The findings suggest that in the new world of readmission penalties, some clinicians may be placing returning Medicare patients under observation rather than admitting them. An independent analysis of Medicare data published by CMS showed that the top 10% of hospitals with the largest drop (16% on average) in readmission rates between 2011 and 2012 also increased their use of observation status for Medicare patients returning within 30 days by an average of 25% over the same period.
Recent data indicate that Medicare’s readmission penalties may be affecting some commercially insured patients. Patients not covered under Medicare do not impact a hospital’s readmission fine, But Medicare, the country’s largest payer for health care services, often influences how hospitals care for all patients.
Data from the OptumLabs Data Warehouse, which includes claims from a large private health insurance carrier, showed that hospitals that reduced readmissions within 30 days also increased their share of returning observation patients in private plans. The top third of hospitals with the largest six-year (2009–2014) reduction in 30-day readmissions (26% on average) increased their share of returning observation patients in private plans by an average of 45%. Much of that increase started in 2012, the same year that Medicare hospital readmission penalties began. These findings apply to the health insurance carrier’s enrolled population and are not necessarily representative of the U.S. population.
Similar trends in the use of observation stays were seen in Veterans Affairs (VA) hospitals, where provider incentives and payment policy differ significantly from those of Medicare and private plans. An article published by Brad Wright and colleagues in the October 2015 issue of Health Affairs shows that rates of observation stays in the VA more than doubled between 2005 and 2013.
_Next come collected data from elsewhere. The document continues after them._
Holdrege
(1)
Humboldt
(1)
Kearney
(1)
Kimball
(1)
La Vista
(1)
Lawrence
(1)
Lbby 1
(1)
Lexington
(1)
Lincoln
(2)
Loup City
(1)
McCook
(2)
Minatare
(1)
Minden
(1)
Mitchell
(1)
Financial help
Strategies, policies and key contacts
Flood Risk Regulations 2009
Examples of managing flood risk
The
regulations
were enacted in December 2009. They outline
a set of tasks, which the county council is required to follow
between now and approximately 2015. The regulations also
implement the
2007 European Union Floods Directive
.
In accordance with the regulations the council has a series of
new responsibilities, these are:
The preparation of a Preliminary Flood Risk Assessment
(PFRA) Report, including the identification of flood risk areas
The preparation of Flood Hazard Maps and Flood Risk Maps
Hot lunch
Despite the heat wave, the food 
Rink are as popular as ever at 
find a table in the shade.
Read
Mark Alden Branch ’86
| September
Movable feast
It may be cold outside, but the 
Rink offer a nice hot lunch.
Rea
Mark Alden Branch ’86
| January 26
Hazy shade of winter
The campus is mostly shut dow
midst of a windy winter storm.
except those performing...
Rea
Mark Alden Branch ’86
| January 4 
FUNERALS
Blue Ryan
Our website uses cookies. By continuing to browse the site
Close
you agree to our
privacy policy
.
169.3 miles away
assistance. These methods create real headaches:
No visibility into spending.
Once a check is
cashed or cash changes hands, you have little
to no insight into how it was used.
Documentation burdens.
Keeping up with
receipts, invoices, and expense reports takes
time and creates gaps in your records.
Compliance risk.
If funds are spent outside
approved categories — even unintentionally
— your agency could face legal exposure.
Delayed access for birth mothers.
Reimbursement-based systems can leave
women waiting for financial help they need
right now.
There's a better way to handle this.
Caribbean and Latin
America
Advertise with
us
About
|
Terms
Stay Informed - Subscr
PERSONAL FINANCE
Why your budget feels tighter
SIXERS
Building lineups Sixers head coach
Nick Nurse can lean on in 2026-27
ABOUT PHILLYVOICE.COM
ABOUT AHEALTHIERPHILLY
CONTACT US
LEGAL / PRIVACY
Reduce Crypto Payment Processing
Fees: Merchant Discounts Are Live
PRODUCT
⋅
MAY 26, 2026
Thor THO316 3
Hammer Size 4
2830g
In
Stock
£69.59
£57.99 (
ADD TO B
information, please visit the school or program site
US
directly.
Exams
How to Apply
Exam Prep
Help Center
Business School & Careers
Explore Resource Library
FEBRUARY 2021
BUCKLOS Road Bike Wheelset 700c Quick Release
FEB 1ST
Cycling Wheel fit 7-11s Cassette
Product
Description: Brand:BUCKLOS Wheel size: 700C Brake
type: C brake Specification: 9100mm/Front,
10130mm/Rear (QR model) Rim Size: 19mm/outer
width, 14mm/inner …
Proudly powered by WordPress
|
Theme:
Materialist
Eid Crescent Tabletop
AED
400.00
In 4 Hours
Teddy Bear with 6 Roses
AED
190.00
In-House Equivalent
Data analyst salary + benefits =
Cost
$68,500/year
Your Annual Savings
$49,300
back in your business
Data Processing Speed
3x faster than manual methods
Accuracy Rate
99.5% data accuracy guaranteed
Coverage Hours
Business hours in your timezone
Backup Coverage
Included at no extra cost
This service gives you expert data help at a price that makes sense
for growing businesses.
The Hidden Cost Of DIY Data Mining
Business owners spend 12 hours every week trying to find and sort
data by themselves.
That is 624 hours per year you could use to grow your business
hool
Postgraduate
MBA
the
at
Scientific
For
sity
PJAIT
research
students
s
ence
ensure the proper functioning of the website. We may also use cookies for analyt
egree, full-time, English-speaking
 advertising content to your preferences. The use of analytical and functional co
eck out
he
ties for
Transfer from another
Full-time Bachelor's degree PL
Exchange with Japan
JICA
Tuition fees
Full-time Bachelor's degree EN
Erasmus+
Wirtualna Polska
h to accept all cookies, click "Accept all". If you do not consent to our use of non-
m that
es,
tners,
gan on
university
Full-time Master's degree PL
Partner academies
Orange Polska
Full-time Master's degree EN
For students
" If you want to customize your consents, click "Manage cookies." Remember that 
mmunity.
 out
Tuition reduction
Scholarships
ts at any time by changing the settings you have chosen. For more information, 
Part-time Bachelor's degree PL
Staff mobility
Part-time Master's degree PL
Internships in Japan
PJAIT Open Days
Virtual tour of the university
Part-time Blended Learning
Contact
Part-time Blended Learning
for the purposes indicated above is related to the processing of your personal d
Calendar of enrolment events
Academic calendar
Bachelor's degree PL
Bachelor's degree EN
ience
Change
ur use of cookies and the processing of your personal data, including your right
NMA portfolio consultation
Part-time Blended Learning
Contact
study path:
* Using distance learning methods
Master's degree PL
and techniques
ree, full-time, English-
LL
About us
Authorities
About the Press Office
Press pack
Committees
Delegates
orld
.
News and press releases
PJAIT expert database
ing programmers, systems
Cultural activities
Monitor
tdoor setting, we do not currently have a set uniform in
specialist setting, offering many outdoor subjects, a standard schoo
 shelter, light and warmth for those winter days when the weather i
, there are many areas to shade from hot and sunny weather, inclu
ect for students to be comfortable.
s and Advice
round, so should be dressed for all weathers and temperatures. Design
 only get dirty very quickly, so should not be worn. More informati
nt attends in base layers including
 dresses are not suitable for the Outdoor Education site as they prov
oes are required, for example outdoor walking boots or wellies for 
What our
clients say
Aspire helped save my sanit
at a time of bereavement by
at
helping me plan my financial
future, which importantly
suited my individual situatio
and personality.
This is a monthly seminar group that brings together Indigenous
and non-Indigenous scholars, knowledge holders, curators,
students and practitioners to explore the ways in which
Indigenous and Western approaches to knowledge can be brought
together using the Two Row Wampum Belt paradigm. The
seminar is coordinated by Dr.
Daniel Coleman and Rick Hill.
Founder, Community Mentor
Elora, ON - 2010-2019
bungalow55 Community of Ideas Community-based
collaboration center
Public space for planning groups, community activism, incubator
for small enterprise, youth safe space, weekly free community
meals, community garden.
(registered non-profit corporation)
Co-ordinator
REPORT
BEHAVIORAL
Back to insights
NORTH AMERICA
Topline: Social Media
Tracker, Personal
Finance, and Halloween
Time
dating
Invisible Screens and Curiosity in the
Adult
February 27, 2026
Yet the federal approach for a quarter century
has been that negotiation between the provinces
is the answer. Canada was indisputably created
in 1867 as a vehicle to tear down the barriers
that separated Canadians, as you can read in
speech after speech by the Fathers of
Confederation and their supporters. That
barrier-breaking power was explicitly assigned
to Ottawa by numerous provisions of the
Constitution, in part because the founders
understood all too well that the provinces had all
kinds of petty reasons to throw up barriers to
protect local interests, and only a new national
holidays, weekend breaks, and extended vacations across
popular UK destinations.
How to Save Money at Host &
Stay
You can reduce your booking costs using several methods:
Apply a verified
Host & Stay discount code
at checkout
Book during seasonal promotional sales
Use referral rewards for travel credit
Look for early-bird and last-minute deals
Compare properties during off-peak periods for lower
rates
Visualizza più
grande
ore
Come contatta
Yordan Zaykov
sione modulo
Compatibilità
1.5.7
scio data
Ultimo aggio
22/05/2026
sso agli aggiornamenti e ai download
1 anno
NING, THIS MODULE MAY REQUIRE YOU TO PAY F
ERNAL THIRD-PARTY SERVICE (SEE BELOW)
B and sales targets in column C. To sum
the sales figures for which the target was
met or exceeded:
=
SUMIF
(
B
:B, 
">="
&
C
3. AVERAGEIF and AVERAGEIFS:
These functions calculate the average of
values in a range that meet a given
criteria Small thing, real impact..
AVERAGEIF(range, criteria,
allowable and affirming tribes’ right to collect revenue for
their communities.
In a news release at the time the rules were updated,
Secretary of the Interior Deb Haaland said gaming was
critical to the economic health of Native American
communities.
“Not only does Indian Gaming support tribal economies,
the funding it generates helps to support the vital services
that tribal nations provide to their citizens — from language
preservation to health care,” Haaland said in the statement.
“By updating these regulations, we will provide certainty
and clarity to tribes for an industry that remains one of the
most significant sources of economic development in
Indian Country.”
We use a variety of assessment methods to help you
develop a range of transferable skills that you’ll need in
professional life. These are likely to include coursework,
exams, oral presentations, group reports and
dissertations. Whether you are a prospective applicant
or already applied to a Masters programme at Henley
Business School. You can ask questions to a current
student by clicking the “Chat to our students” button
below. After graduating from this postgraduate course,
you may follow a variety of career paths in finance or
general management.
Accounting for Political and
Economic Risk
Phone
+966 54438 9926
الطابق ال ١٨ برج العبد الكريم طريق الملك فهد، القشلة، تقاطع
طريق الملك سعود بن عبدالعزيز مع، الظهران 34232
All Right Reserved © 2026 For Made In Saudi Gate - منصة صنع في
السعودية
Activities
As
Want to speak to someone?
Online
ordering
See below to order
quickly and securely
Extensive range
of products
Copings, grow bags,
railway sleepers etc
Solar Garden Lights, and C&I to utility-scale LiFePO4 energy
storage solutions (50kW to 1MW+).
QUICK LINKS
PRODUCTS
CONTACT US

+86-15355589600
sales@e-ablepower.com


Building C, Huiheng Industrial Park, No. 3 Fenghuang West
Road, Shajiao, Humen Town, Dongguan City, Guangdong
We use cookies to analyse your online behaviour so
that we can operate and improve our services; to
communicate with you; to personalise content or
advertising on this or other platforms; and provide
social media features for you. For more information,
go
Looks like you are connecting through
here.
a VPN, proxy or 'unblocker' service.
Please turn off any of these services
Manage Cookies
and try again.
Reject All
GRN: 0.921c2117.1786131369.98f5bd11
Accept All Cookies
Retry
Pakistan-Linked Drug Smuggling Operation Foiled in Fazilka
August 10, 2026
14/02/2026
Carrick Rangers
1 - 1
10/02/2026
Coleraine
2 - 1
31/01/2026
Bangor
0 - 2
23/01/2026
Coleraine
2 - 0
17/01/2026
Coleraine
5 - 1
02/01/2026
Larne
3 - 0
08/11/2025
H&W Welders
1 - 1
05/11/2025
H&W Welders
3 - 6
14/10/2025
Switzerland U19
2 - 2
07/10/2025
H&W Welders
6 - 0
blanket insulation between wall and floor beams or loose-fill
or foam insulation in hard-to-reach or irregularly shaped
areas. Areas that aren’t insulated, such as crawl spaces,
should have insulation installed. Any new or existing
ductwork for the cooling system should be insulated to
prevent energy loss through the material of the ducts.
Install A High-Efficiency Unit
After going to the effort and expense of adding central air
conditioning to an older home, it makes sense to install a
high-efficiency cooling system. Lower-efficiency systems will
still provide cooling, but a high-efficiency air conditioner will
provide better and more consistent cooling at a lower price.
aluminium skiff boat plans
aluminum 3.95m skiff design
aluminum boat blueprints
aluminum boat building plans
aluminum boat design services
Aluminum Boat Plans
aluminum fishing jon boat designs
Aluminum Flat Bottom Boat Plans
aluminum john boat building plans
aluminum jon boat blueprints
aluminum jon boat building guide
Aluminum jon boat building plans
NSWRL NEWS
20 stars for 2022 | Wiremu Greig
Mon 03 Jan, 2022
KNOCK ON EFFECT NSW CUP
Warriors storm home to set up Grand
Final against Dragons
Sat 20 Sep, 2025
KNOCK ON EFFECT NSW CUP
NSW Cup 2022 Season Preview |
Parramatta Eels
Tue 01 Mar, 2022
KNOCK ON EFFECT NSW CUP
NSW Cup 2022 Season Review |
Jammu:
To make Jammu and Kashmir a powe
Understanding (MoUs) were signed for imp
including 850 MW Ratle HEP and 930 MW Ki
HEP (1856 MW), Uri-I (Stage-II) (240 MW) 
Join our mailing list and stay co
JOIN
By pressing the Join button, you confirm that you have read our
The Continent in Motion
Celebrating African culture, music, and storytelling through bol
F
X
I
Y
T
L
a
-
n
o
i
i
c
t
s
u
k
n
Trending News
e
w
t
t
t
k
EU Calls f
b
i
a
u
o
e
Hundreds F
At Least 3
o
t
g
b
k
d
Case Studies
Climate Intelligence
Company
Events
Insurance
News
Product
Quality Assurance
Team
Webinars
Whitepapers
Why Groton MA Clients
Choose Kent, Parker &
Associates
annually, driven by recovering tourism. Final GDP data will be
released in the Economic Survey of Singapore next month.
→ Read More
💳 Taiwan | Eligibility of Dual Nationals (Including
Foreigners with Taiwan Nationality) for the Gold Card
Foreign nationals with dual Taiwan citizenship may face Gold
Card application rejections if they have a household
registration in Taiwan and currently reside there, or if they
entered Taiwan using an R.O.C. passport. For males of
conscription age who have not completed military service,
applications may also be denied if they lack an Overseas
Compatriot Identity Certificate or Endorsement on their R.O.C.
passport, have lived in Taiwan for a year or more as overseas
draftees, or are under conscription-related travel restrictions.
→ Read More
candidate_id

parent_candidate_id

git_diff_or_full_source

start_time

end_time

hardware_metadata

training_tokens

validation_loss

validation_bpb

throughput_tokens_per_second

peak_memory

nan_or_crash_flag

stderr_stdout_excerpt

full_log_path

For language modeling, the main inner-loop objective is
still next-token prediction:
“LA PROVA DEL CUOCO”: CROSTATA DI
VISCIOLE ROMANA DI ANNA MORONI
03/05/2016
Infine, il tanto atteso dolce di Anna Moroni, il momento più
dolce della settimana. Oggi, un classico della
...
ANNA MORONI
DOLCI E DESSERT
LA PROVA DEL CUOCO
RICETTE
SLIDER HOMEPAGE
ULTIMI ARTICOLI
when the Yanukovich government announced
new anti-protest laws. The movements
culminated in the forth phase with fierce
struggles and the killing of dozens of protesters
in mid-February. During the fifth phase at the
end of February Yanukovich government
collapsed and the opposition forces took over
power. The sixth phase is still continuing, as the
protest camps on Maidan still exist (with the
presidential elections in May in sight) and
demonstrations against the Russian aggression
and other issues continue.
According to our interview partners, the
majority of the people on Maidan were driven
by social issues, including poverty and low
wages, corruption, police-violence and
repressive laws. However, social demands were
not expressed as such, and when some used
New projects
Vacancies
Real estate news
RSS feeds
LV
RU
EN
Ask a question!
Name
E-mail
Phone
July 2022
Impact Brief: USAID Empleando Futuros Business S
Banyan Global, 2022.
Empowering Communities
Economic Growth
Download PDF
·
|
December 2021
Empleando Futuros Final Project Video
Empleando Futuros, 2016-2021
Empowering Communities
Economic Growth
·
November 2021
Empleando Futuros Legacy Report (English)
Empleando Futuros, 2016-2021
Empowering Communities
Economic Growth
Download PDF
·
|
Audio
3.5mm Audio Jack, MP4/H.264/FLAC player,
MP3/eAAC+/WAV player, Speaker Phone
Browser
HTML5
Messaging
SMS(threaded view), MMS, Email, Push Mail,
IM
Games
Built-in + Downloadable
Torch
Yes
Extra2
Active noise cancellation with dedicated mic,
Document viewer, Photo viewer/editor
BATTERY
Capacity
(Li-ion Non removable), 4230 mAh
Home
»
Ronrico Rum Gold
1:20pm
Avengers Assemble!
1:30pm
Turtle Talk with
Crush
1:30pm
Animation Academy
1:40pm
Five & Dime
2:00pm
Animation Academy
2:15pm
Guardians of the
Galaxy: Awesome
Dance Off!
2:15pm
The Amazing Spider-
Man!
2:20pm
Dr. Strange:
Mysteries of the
There may be other reasons for observation stays’ increasing popularity. For instance, as Wright and colleagues point out, veterans owe the hospital a significantly lower copay when they remain under observation ($50) than when they are admitted as inpatients ($1,184). The situation is similar for Medicare beneficiaries: nine out of 10 owed less for hospital services — not counting follow-up care — when they were “observed” rather than admitted. And some studies show that by placing certain patients under observation, physicians can save hospitals money while giving patients better and safer care. Finally, Medicare’s Recovery Audit program and similar initiatives by private payers, which carefully check the appropriateness of short inpatient stays, may be driving hospitals to observe patients more often.
These trends raise a number of questions. Do observation patients get the same quality of care as inpatients? Do drops in readmission rates mean that hospitals are providing better care? Or, as David Himmelstein and Steffie Woolhandler suggested in a recent Health Affairs Blog, is it merely that some hospitals are avoiding penalties by relabeling patients they previously would have readmitted as observation patients?